● Exercise instructions: Once you have read the entries, copy all of them exactly.

┄┄┄┄┄┄┄┄┄┄┄┄┄┄┄┄┄┄┄┄

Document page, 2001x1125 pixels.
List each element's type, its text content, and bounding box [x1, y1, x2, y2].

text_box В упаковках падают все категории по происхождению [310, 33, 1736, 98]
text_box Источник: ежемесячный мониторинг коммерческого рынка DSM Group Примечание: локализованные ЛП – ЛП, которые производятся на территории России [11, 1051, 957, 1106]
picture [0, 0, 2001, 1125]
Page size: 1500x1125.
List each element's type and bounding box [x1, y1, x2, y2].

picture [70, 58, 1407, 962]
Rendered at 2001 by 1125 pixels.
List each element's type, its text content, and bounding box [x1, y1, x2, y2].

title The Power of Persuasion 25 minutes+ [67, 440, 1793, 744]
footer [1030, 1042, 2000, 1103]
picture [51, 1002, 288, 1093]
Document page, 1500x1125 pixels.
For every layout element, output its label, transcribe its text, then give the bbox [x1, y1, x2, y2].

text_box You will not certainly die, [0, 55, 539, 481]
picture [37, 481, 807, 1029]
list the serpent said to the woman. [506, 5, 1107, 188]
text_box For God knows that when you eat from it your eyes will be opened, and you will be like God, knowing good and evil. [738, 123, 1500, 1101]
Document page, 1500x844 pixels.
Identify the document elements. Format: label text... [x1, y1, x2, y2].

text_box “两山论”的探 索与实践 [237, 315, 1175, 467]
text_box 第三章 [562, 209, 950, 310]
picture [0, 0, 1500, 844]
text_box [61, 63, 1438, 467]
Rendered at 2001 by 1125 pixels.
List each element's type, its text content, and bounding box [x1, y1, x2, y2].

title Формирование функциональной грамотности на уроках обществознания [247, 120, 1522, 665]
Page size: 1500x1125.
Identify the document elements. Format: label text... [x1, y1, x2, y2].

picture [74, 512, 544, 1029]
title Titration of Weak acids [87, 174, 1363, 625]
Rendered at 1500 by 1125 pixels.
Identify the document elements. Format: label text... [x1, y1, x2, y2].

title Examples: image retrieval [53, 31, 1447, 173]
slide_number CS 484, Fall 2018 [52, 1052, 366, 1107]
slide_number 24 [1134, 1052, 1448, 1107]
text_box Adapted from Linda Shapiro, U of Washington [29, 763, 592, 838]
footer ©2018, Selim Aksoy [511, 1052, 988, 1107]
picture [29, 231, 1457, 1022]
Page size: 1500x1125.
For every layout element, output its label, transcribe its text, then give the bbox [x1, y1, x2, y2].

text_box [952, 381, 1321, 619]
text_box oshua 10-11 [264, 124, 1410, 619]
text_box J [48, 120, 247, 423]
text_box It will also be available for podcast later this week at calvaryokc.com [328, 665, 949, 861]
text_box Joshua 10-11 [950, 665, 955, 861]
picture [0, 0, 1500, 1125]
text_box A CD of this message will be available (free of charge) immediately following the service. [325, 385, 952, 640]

┄┄┄┄┄┄┄┄┄┄┄┄┄┄┄┄┄┄┄┄

● Written reply:
Document page, 2001x1125 pixels.
List each element's type, its text content, and bounding box [x1, y1, x2, y2].

text_box В упаковках падают все категории по происхождению [310, 33, 1736, 98]
text_box Источник: ежемесячный мониторинг коммерческого рынка DSM Group Примечание: локализованные ЛП – ЛП, которые производятся на территории России [11, 1051, 957, 1106]
picture [0, 0, 2001, 1125]
Page size: 1500x1125.
List each element's type and bounding box [x1, y1, x2, y2].

picture [70, 58, 1407, 962]
Rendered at 2001 by 1125 pixels.
List each element's type, its text content, and bounding box [x1, y1, x2, y2].

title The Power of Persuasion 25 minutes+ [67, 440, 1793, 744]
footer [1030, 1042, 2000, 1103]
picture [51, 1002, 288, 1093]
Document page, 1500x1125 pixels.
For every layout element, output its label, transcribe its text, then give the bbox [x1, y1, x2, y2].

text_box You will not certainly die, [0, 55, 539, 481]
picture [37, 481, 807, 1029]
list the serpent said to the woman. [506, 5, 1107, 188]
text_box For God knows that when you eat from it your eyes will be opened, and you will be like God, knowing good and evil. [738, 123, 1500, 1101]
Document page, 1500x844 pixels.
Identify the document elements. Format: label text... [x1, y1, x2, y2].

text_box “两山论”的探 索与实践 [237, 315, 1175, 467]
text_box 第三章 [562, 209, 950, 310]
picture [0, 0, 1500, 844]
text_box [61, 63, 1438, 467]
Rendered at 2001 by 1125 pixels.
List each element's type, its text content, and bounding box [x1, y1, x2, y2].

title Формирование функциональной грамотности на уроках обществознания [247, 120, 1522, 665]
Page size: 1500x1125.
Identify the document elements. Format: label text... [x1, y1, x2, y2].

picture [74, 512, 544, 1029]
title Titration of Weak acids [87, 174, 1363, 625]
Rendered at 1500 by 1125 pixels.
Identify the document elements. Format: label text... [x1, y1, x2, y2].

title Examples: image retrieval [53, 31, 1447, 173]
slide_number CS 484, Fall 2018 [52, 1052, 366, 1107]
slide_number 24 [1134, 1052, 1448, 1107]
text_box Adapted from Linda Shapiro, U of Washington [29, 763, 592, 838]
footer ©2018, Selim Aksoy [511, 1052, 988, 1107]
picture [29, 231, 1457, 1022]
Page size: 1500x1125.
For every layout element, output its label, transcribe its text, then give the bbox [x1, y1, x2, y2].

text_box [952, 381, 1321, 619]
text_box oshua 10-11 [264, 124, 1410, 619]
text_box J [48, 120, 247, 423]
text_box It will also be available for podcast later this week at calvaryokc.com [328, 665, 949, 861]
text_box Joshua 10-11 [950, 665, 955, 861]
picture [0, 0, 1500, 1125]
text_box A CD of this message will be available (free of charge) immediately following the service. [325, 385, 952, 640]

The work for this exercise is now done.